Ainda no rescaldo da tentativa gorada de
estabelecimento de um compromisso de salvação nacional por imposição do
Presidente da República, Passos Coelho insiste na retórica do consenso
recuperando uma ideia que acorda memórias pouco simpáticas, a de um "clima de união
nacional”.
Tal como aconteceu com a iniciativa imposta por
Cavaco Silva, também esta insistência na convergência, num “clima de união
nacional” está condenada ao fracasso e toda a gente creio, tem disso
consciência, incluindo Passos Coelho.
Contrariamente ao que a maioria das lideranças parece
acreditar nos discursos que produz, a realidade não é a projecção dos nossos
desejos e todos sabemos que na cultura e na praxis política que temos,
“consenso” ou variantes como “pacto de regime”, “desígnio”, “grande projecto”, “convergência”

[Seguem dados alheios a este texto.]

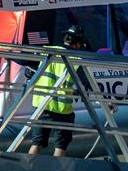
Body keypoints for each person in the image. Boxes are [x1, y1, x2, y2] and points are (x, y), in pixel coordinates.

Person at [28, 25, 89, 157]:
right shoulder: (76, 60)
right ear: (78, 44)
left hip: (43, 107)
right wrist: (107, 102)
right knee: (60, 146)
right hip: (63, 111)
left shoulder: (47, 51)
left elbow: (24, 59)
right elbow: (87, 84)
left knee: (36, 143)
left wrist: (9, 55)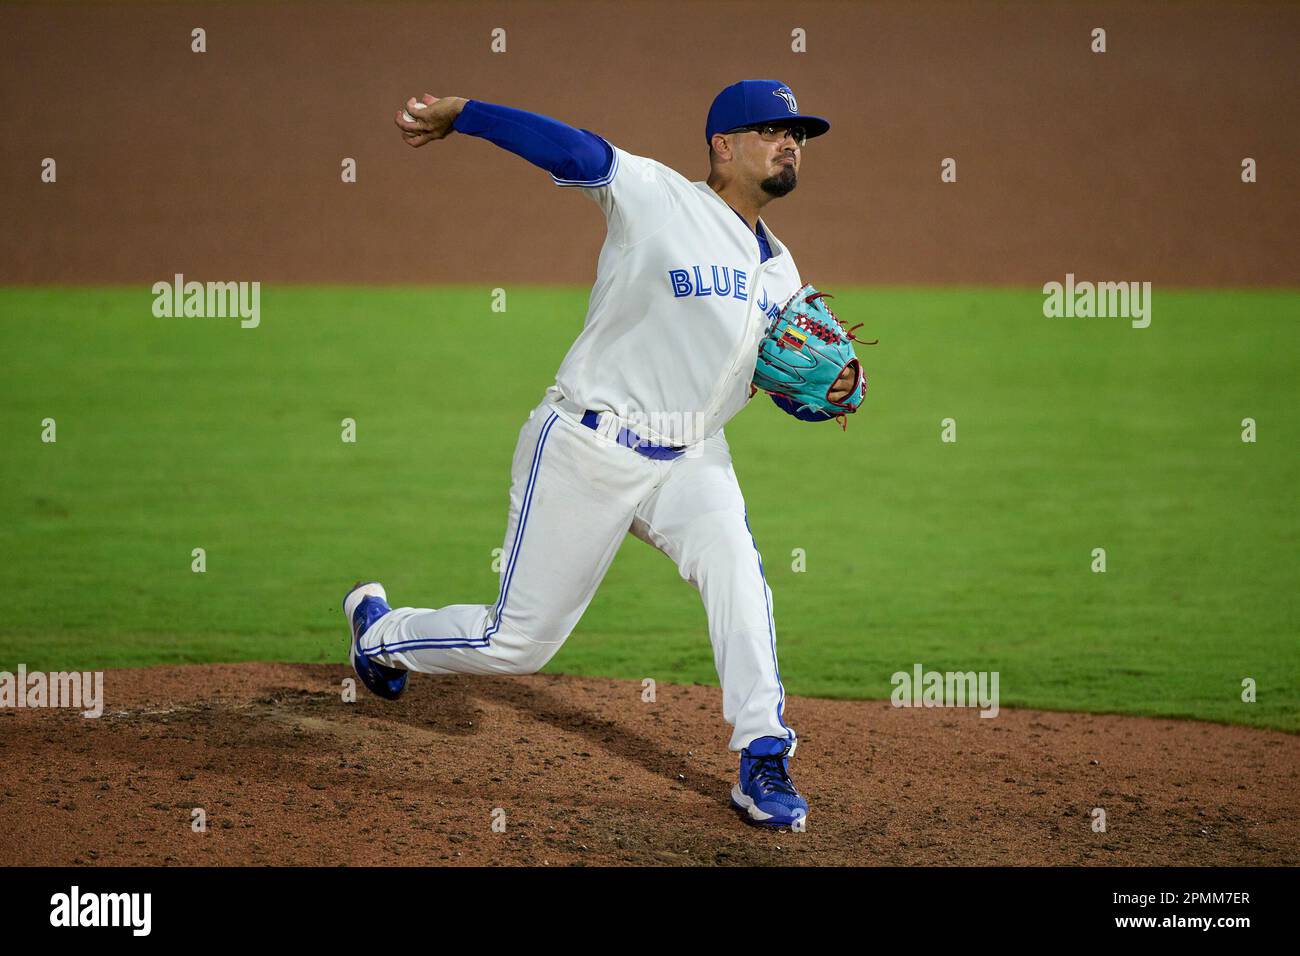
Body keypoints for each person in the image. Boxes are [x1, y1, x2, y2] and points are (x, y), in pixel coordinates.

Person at [345, 80, 853, 829]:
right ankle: (381, 635)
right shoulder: (657, 199)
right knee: (515, 643)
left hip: (692, 458)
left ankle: (763, 755)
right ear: (722, 144)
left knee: (740, 577)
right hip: (587, 444)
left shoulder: (781, 268)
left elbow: (776, 378)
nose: (791, 144)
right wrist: (468, 117)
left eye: (799, 135)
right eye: (773, 130)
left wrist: (830, 383)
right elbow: (575, 149)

ou agora “união nacional”, etc., fazem parte do núcleo duro da retórica
política e constituem referências obviamente inconsequentes. Veja a este
propósito a posições de figuras significativas de diferentes quadrantes
políticos.
A partidocracia instalada leva a que, na
generalidade das matérias, os interesses partidários se sobreponham aos
interesses gerais, a conflitualidade que sendo importante e muitas vezes
estimulante e promotora de mudança, é assente em corporações de interesses e
clientelas que inibem a definição de rumos e de perspectivas que visem o
interesse geral. O Presidente, o Primeiro-ministro, os parceiros sociais, as
lideranças partidárias e sociais sabem-no bem, fazem parte do sistema, pelo que
os seus discursos se inscrevem no próprio funcionamento do sistema e que conduz
ao que temos, sendo que as alternativas prováveis não são particularmente
animadoras.
A conflitualidade inerente aos interesses da
partidocracia tornam obviamente impossível o estabelecimento formal do tal
entendimento alargado ou consenso.
O que a história a autoriza a considerar como
plausível, é definição de uma cenário de mudança com base numa
"negociação" mais ou menos discreta e não ameaçada pela alternância
de governo entre os chamados partidos do arco do poder pois, em substância, a
questão é justamente o poder. As experiências governativas envolvendo
"entendimentos" entre PS e PSD mostram isso mesmo, morrem, pois
acabam por não "servir" a nenhum deles.
Assim sendo, os partidos, movimentos ou cidadãos
que não têm voz nos corredores do poder, ficarão sempre de fora do entendimento
ou do consenso pelo que o poder mesmo que em alternância, é a democracia a
funcionar, dirão, acaba por estar basicamente nas mesmas mãos, sendo que estes
que não "chegam" a estar representados no poder são a maioria. Aliás
e curiosamente, já se fala em possíveis "entendimentos" entre PS e
CDS-PP num cenário de governação pós-Passos Coelho.
Não vale a pena, pois, dar excessiva importância
aos apelos a entendimentos e consensos alargados pois, obviamente, não servem
os interesses imediatos da luta pelo poder e não passam de retórica gasta e,
naturalmente, sem consequências substantivas.
Como referi num texto anterior, a manutenção da
actual solução governativa é justificada com a ideia de uma imprescindível
estabilidade política. Como é óbvio, não creio que exista alguém que sustente a
instabilidade política como um bem. Mas a questão central, do meu ponto de
vista, é que a estabilidade assenta em políticas sólidas, claras e
transparentes, sérias e credíveis, com visão, viradas para as pessoas. Estas
características, entre outras é que dão estabilidade, segurança, confiança, às
pessoas.
Por outro lado, a estabilidade não é a manutenção
de pessoas e de políticas que têm falhado, nacional e internacionalmente, como
alguns dos autores principais reconhecem e os resultados conhecidos atestam,
não é a falha sucessiva de previsões e objectivos, não é um permanente jogo de
interesses e de gestão dos poderes pessoais e partidários. A estabilidade não
pode assentar na pobreza, exclusão e desemprego crescentes. A estabilidade não
se alimenta da desesperança que nos invade. Tudo isto é que verdadeiramente
constitui a instabilidade.
Assim, paradoxalmente, em nome da estabilidade
prolonga-se e sustenta-se a instabilidade acreditando num salvífico compromisso,
convergência ou “clima de união nacional” que parece impossível.